We are asking you to contact your clients for whom you hold shares of Common Stock registered in your name or in the name of your nominee to obtain instructions with respect to the Rights.

 

Enclosed are copies of the following documents for your use:

 

1.              the Prospectus;

 

2.              form of letter from the Company to its shareholders;

 

3.              form of letter from you to beneficial owners of Common Stock registered in your name or the name of your nominee;

 

4.              Instructions As to Use of Unity Bancorp, Inc.

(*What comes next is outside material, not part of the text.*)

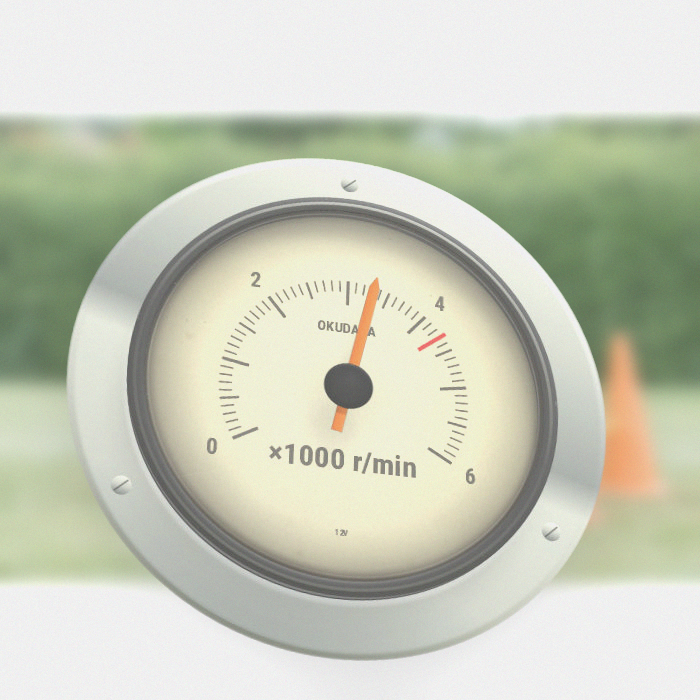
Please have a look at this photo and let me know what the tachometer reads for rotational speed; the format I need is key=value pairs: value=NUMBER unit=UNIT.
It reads value=3300 unit=rpm
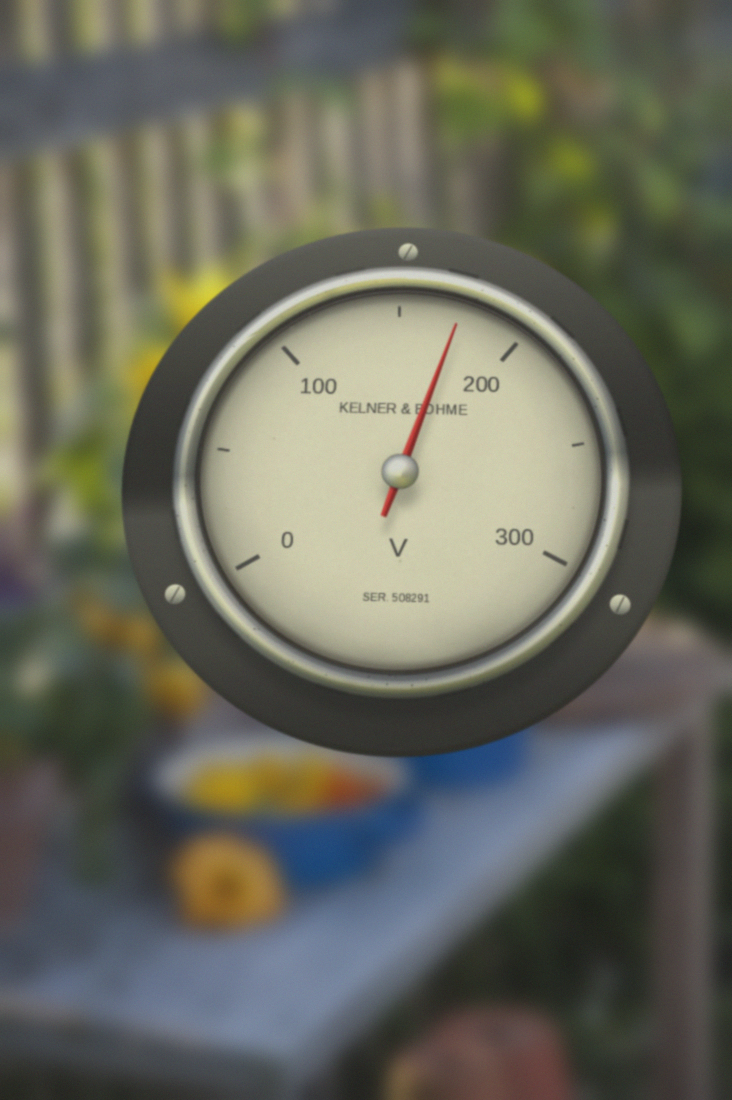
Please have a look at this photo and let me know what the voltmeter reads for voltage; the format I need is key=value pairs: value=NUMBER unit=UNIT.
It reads value=175 unit=V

Rights Certificate;

 

5.              a Beneficial Owner Election Form;

 

6.              Form of Nominee Holder Certification;

 

7.              a return envelope addressed to Registrar and Transfer Company, the subscription agent for the Rights Offering.

 

Your prompt action is requested. The Rights Offering will expire at 5:00 p.m., Eastern Daylight time, on                               , 2014, unless extended (the “Expiration Time”).

 

To exercise the Rights, you must deliver a properly completed and executed Subscription Rights Certificate and payment in full for all of the shares of Common Stock subscribed for to the subscription

 



 

agent as indicated in the Prospectus prior to the Expiration Time. In addition, you must return to the subscription agent a properly completed and executed Nominee Holder Certification Form.

 

The Company will not pay any fees or commissions to any broker, dealer or other person for soliciting subscriptions for Rights pursuant to the Rights Offering, other than the subscription agent as described in the Prospectus.

 

Additional copies of the enclosed materials may be obtained from Registrar and Transfer Company, 10 Commerce Drive, Cranford, New Jersey, 07016-3572, (800) 368-5948.

 

Sincerely,

 

UNITY BANCORP, INC.

 

NOTHING HEREIN OR IN THE ENCLOSED DOCUMENTS SHALL CONSTITUTE YOU OR ANY PERSON AS AN AGENT OF UNITY BANCORP, INC., THE SUBSCRIPTION AGENT OR ANY OTHER PERSON MAKING OR DEEMED TO BE MAKING OFFERS OF THE SECURITIES ISSUABLE UPON VALID EXERCISE OF THE RIGHTS, OR AUTHORIZE YOU OR ANY OTHER PERSON TO MAKE ANY STATEMENTS ON BEHALF OF ANY OF THEM WITH RESPECT TO THE RIGHTS OFFERING EXCEPT FOR STATEMENTS MADE IN THE PROSPECTUS.